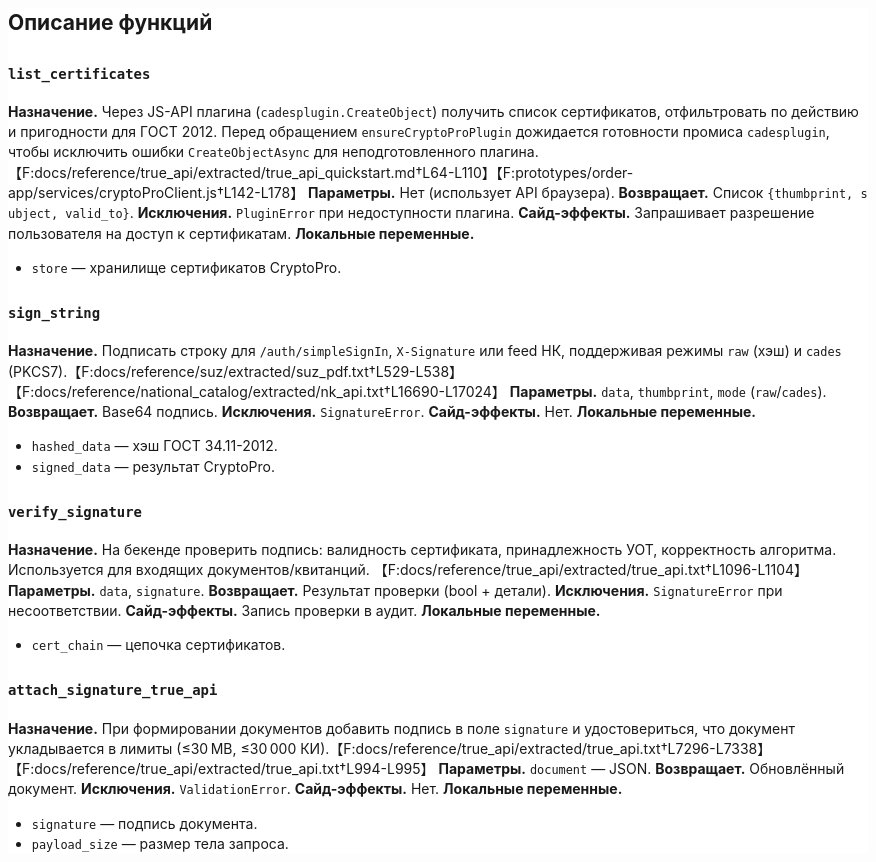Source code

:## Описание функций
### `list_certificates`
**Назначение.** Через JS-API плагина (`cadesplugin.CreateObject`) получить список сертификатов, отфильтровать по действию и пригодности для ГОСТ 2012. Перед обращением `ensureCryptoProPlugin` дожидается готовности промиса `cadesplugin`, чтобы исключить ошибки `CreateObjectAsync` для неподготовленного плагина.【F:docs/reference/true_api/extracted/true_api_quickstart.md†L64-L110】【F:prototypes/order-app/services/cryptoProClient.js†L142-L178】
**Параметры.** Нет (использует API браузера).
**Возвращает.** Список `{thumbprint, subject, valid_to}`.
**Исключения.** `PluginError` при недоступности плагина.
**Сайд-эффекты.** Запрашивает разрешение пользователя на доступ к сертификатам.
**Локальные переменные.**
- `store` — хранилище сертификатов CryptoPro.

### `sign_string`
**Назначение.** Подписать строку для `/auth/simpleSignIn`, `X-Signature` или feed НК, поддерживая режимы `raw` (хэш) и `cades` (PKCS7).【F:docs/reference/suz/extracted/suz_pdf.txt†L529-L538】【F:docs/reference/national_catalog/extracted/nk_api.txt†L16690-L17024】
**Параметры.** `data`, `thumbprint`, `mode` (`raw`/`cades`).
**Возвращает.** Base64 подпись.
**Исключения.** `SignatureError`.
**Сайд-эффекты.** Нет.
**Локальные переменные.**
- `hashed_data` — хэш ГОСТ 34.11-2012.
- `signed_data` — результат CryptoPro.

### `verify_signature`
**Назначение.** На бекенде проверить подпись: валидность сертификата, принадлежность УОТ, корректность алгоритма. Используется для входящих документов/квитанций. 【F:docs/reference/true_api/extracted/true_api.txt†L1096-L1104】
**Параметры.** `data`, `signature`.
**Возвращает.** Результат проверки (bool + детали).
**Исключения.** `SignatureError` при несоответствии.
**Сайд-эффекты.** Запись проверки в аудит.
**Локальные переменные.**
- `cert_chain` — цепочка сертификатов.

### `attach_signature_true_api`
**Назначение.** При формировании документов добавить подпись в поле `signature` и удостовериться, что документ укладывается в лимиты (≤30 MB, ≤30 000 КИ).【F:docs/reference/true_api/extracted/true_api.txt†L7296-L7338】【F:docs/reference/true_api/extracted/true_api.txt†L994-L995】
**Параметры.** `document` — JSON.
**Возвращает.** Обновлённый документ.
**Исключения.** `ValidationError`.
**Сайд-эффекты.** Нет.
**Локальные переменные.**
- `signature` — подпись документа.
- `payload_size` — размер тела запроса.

***

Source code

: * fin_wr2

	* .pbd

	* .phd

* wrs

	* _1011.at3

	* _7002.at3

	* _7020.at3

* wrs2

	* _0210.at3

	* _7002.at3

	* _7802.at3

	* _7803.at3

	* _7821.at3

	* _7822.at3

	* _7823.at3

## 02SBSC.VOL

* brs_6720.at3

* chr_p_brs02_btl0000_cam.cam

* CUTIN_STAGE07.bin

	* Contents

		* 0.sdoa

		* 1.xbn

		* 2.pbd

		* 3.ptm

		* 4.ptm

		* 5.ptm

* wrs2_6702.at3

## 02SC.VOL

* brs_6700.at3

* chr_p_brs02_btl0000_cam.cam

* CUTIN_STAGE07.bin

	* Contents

***

**Task details:** Count the lines in the entries above that contain the string "проверки", with case counting. Give only the number.

**Task solution:** 2